▶ [Required work] All of the data that follows should be written out exactly.

▶ [Material provided]
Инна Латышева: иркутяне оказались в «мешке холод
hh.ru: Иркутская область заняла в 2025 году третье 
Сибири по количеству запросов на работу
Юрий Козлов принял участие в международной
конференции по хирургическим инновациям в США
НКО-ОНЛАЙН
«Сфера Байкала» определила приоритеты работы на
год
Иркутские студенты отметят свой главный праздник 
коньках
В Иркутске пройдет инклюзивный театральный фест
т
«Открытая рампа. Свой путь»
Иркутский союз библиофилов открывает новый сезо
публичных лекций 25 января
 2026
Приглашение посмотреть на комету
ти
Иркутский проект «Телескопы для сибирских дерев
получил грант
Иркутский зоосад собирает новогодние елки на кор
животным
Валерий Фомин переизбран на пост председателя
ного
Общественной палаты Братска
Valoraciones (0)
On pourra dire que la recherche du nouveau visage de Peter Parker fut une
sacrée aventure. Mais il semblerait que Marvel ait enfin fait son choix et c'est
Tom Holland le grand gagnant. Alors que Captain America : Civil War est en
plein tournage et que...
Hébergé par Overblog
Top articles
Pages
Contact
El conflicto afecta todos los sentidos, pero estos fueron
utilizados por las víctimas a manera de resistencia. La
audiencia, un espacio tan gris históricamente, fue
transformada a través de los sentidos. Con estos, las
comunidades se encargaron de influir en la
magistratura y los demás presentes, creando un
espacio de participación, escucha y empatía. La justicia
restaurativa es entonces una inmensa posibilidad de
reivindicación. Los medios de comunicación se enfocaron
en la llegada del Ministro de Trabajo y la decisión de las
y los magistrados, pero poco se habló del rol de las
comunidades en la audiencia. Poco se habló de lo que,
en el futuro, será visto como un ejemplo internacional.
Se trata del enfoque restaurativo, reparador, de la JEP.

▶ [Solution to this task]
Инна Латышева: иркутяне оказались в «мешке холод
hh.ru: Иркутская область заняла в 2025 году третье 
Сибири по количеству запросов на работу
Юрий Козлов принял участие в международной
конференции по хирургическим инновациям в США
НКО-ОНЛАЙН
«Сфера Байкала» определила приоритеты работы на
год
Иркутские студенты отметят свой главный праздник 
коньках
В Иркутске пройдет инклюзивный театральный фест
т
«Открытая рампа. Свой путь»
Иркутский союз библиофилов открывает новый сезо
публичных лекций 25 января
 2026
Приглашение посмотреть на комету
ти
Иркутский проект «Телескопы для сибирских дерев
получил грант
Иркутский зоосад собирает новогодние елки на кор
животным
Валерий Фомин переизбран на пост председателя
ного
Общественной палаты Братска
Valoraciones (0)
On pourra dire que la recherche du nouveau visage de Peter Parker fut une
sacrée aventure. Mais il semblerait que Marvel ait enfin fait son choix et c'est
Tom Holland le grand gagnant. Alors que Captain America : Civil War est en
plein tournage et que...
Hébergé par Overblog
Top articles
Pages
Contact
El conflicto afecta todos los sentidos, pero estos fueron
utilizados por las víctimas a manera de resistencia. La
audiencia, un espacio tan gris históricamente, fue
transformada a través de los sentidos. Con estos, las
comunidades se encargaron de influir en la
magistratura y los demás presentes, creando un
espacio de participación, escucha y empatía. La justicia
restaurativa es entonces una inmensa posibilidad de
reivindicación. Los medios de comunicación se enfocaron
en la llegada del Ministro de Trabajo y la decisión de las
y los magistrados, pero poco se habló del rol de las
comunidades en la audiencia. Poco se habló de lo que,
en el futuro, será visto como un ejemplo internacional.
Se trata del enfoque restaurativo, reparador, de la JEP.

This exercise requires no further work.